■ Instructions for the task
Please render the records below as a Markdown table with two columns, No. and Text, with one numbered row for each line and no blank lines. Leave the pictures out.

■ Material shown

----------------

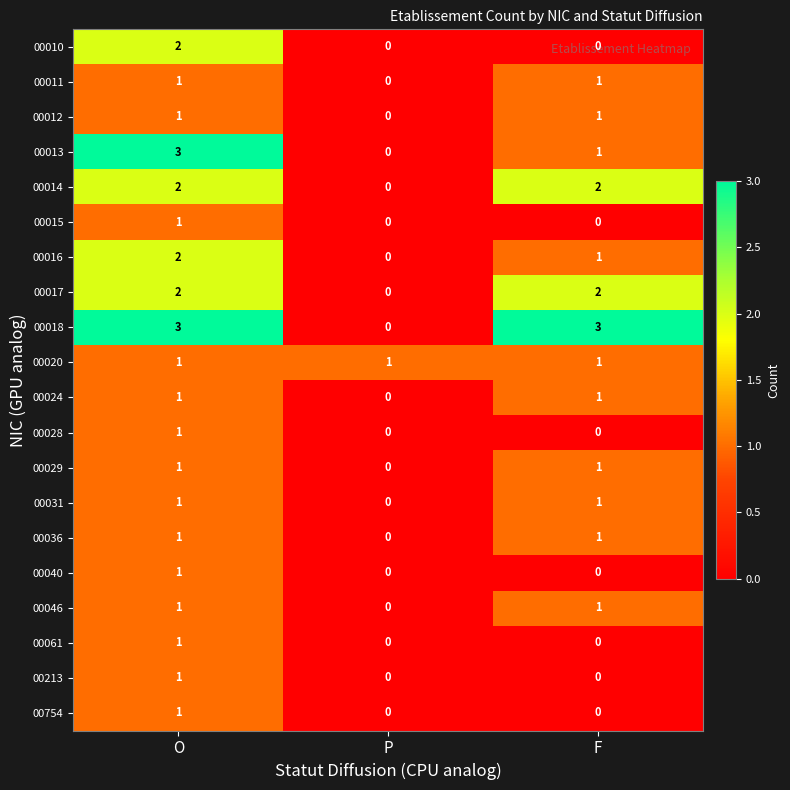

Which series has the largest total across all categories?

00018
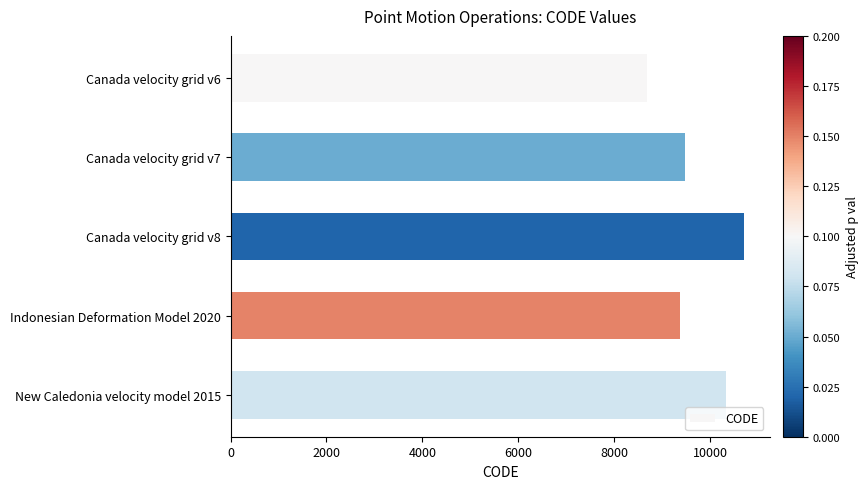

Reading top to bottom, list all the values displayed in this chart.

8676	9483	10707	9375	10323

----------------

■ Task result
| No. | Text |
|---|---|
| 1 | Which series has the largest total across all categories? |
| 2 | 00018 |
| 3 | Reading top to bottom, list all the values displayed in this chart. |
| 4 | 8676	9483	10707	9375	10323 |